* [WHAT THE EXERCISE ASKS]:
Copy the entries word for word, starting at the first line and ending at the line that contains "4 | column 3: bold -> normal", including both of those lines.

-- START --

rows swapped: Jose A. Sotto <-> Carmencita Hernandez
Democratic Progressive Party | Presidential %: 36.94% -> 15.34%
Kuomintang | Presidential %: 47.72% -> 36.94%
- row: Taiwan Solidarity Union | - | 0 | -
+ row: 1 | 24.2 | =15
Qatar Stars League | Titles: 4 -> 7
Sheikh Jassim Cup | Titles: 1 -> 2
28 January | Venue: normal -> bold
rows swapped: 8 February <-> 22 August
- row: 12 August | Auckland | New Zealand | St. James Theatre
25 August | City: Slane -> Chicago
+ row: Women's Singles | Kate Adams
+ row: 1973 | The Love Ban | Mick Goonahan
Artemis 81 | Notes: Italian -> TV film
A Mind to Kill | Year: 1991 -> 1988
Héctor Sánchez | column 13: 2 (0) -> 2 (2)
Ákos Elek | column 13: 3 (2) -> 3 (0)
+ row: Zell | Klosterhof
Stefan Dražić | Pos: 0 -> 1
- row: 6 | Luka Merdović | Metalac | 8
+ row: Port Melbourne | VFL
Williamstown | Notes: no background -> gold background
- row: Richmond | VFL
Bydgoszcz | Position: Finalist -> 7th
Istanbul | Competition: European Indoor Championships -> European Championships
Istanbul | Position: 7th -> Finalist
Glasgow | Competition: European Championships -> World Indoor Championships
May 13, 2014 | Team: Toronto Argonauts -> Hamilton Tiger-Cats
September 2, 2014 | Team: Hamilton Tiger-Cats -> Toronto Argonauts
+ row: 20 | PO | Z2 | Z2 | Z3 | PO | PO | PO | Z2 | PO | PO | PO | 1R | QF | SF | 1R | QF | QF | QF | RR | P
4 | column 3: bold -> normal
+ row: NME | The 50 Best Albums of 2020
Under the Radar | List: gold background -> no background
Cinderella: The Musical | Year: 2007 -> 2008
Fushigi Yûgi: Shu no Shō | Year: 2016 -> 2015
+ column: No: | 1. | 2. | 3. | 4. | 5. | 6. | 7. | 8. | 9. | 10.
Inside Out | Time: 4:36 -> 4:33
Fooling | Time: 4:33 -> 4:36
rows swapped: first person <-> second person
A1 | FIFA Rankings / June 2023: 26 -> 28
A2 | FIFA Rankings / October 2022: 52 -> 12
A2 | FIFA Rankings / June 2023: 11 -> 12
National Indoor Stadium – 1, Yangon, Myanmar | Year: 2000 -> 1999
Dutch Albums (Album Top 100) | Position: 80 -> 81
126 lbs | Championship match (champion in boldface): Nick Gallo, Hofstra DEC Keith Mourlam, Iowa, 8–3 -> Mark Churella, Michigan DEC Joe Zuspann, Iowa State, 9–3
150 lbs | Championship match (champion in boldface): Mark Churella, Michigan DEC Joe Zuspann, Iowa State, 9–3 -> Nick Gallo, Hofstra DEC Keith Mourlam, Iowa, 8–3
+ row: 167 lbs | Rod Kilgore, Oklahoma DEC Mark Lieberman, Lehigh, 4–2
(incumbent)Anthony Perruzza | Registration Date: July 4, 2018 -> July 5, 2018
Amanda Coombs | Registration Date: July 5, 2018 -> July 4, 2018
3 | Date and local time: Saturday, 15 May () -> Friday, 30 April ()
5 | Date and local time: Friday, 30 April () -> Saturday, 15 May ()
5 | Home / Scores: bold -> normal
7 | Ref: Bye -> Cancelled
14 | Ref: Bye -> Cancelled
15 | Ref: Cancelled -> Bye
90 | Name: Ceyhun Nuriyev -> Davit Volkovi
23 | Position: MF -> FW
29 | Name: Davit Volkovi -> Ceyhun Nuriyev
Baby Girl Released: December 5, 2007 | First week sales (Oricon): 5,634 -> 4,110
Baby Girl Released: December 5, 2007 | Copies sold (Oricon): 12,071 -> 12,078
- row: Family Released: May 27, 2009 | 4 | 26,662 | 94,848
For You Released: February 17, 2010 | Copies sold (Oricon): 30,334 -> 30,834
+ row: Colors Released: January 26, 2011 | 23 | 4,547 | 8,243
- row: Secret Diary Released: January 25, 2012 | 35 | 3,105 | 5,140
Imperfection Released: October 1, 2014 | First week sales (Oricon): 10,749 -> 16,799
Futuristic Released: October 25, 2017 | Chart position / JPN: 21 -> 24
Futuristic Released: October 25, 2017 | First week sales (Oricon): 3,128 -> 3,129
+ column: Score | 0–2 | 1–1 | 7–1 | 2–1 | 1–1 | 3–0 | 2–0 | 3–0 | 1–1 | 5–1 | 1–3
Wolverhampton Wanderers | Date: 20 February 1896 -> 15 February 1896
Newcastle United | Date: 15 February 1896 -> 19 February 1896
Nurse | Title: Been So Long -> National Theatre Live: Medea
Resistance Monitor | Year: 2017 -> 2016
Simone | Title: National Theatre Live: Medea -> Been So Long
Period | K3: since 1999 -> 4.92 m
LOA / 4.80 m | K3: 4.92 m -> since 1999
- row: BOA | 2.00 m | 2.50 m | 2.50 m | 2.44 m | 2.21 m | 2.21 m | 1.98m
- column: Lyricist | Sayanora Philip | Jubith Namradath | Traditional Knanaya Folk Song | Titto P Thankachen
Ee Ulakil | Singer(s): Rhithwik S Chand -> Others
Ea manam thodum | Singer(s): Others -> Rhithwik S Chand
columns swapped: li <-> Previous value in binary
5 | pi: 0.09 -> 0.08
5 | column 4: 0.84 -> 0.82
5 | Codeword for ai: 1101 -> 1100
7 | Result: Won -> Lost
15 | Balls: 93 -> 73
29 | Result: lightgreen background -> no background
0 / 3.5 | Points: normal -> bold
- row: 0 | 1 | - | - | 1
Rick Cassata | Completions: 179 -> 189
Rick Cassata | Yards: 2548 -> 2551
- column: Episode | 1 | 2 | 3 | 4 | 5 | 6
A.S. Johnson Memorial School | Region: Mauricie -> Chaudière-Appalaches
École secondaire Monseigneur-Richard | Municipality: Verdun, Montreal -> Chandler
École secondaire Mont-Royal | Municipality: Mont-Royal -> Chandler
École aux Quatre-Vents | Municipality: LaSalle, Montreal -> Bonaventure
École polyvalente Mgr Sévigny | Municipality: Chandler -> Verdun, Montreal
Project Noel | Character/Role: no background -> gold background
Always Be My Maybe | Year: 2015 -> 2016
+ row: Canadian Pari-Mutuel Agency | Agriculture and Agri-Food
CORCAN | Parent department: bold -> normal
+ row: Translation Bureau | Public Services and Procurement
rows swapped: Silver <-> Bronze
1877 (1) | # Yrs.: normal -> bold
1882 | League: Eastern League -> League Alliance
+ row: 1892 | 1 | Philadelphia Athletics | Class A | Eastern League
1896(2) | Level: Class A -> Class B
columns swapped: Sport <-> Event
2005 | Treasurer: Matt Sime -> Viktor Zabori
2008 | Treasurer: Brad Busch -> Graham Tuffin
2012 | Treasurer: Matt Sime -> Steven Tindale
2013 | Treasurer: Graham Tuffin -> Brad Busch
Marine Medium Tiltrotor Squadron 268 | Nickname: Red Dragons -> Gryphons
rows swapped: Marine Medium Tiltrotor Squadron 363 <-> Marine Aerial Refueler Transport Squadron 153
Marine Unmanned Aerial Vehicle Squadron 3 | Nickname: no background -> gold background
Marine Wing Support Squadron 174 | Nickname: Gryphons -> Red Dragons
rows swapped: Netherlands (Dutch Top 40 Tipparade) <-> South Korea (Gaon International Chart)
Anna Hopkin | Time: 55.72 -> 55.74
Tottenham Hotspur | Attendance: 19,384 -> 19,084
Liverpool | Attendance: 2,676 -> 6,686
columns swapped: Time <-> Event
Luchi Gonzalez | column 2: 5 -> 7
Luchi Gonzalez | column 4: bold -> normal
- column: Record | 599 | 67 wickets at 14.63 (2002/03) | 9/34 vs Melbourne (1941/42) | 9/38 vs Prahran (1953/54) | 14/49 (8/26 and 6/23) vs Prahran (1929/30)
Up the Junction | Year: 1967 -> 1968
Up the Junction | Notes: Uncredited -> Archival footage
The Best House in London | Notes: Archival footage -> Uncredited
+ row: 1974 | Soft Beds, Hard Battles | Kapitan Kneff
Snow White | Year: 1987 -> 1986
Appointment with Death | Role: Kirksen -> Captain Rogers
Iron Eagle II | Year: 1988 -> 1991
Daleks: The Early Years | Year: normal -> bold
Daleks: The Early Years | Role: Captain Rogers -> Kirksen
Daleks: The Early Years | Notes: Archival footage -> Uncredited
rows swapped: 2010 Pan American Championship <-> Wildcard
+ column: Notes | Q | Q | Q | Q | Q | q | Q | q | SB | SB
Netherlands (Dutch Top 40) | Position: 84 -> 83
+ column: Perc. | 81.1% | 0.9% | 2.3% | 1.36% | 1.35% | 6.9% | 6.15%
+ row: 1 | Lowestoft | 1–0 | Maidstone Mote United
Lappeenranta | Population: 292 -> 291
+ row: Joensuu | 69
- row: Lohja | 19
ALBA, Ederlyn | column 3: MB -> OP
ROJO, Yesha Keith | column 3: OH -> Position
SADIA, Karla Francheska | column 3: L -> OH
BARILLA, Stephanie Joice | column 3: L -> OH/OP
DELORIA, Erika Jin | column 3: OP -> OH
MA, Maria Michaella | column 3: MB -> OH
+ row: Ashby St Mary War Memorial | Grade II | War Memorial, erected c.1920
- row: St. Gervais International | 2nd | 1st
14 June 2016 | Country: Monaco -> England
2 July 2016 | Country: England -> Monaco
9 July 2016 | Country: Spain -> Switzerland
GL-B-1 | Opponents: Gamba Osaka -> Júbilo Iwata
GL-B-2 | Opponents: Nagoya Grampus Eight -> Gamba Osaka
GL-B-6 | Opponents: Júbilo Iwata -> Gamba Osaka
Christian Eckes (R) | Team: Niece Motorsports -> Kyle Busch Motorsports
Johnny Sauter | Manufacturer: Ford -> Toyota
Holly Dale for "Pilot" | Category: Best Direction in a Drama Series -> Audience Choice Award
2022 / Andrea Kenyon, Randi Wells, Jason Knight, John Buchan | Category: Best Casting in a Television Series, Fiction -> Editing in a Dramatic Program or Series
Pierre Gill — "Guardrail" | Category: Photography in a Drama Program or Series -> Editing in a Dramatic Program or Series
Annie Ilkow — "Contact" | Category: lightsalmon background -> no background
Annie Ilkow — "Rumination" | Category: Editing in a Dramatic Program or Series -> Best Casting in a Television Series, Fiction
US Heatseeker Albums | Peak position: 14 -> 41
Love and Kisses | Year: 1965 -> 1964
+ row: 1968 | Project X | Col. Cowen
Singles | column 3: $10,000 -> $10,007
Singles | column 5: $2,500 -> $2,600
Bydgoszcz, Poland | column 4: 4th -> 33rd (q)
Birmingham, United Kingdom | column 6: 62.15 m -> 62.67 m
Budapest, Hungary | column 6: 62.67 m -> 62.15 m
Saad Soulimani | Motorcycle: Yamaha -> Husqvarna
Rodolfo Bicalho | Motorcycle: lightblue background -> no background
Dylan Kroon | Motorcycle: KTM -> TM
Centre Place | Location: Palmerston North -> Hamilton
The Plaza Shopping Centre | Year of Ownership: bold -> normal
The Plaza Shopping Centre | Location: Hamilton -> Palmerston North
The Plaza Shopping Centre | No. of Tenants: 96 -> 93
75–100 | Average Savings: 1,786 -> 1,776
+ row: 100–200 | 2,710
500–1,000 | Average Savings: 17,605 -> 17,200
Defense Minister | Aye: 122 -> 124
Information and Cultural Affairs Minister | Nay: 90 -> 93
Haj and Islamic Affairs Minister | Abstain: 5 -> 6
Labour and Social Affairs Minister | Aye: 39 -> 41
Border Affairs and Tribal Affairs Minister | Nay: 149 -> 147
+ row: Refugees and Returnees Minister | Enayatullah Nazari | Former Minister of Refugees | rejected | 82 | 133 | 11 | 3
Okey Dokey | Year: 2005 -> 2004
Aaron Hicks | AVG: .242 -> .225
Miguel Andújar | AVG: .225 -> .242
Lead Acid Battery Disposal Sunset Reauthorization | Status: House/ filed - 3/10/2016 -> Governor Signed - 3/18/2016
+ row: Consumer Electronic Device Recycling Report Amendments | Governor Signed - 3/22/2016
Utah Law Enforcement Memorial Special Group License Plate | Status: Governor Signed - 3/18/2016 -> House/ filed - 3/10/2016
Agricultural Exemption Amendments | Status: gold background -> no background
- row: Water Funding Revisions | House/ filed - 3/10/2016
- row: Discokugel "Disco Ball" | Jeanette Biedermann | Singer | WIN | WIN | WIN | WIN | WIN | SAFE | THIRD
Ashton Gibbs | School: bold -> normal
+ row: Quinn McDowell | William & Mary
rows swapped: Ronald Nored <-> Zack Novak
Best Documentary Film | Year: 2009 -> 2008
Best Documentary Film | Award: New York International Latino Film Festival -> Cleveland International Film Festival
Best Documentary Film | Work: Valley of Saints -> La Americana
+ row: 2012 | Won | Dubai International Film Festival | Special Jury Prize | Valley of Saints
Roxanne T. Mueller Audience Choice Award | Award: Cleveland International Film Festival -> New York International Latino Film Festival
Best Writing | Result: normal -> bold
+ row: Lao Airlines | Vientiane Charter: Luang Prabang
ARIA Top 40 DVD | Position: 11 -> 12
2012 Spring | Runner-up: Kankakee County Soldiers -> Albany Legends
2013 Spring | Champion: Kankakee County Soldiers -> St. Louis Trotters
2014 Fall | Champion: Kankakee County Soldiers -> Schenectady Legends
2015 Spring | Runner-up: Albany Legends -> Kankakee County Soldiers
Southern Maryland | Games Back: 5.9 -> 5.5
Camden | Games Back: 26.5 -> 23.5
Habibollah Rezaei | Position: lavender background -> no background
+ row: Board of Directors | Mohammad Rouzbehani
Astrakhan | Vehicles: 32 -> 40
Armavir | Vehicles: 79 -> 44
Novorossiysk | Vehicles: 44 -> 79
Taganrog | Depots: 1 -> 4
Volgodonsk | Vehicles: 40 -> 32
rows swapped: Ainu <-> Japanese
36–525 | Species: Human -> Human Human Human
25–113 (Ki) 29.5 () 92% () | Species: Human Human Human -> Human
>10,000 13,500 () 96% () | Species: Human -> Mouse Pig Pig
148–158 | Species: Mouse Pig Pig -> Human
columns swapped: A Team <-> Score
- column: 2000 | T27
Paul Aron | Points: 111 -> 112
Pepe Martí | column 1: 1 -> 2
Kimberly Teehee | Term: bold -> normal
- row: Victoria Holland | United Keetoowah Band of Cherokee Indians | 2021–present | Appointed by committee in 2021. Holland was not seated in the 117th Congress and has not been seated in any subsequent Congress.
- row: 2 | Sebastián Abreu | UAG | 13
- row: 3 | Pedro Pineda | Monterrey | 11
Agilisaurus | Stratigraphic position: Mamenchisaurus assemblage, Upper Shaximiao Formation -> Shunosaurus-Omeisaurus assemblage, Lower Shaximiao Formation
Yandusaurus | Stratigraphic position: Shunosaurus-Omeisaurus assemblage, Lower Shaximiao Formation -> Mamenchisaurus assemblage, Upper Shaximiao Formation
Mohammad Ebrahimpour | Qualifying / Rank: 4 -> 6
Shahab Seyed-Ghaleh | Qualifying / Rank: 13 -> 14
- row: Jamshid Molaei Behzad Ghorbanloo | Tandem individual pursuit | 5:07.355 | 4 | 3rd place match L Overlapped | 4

-- END --

* [WRITTEN ANSWER]:
rows swapped: Jose A. Sotto <-> Carmencita Hernandez
Democratic Progressive Party | Presidential %: 36.94% -> 15.34%
Kuomintang | Presidential %: 47.72% -> 36.94%
- row: Taiwan Solidarity Union | - | 0 | -
+ row: 1 | 24.2 | =15
Qatar Stars League | Titles: 4 -> 7
Sheikh Jassim Cup | Titles: 1 -> 2
28 January | Venue: normal -> bold
rows swapped: 8 February <-> 22 August
- row: 12 August | Auckland | New Zealand | St. James Theatre
25 August | City: Slane -> Chicago
+ row: Women's Singles | Kate Adams
+ row: 1973 | The Love Ban | Mick Goonahan
Artemis 81 | Notes: Italian -> TV film
A Mind to Kill | Year: 1991 -> 1988
Héctor Sánchez | column 13: 2 (0) -> 2 (2)
Ákos Elek | column 13: 3 (2) -> 3 (0)
+ row: Zell | Klosterhof
Stefan Dražić | Pos: 0 -> 1
- row: 6 | Luka Merdović | Metalac | 8
+ row: Port Melbourne | VFL
Williamstown | Notes: no background -> gold background
- row: Richmond | VFL
Bydgoszcz | Position: Finalist -> 7th
Istanbul | Competition: European Indoor Championships -> European Championships
Istanbul | Position: 7th -> Finalist
Glasgow | Competition: European Championships -> World Indoor Championships
May 13, 2014 | Team: Toronto Argonauts -> Hamilton Tiger-Cats
September 2, 2014 | Team: Hamilton Tiger-Cats -> Toronto Argonauts
+ row: 20 | PO | Z2 | Z2 | Z3 | PO | PO | PO | Z2 | PO | PO | PO | 1R | QF | SF | 1R | QF | QF | QF | RR | P
4 | column 3: bold -> normal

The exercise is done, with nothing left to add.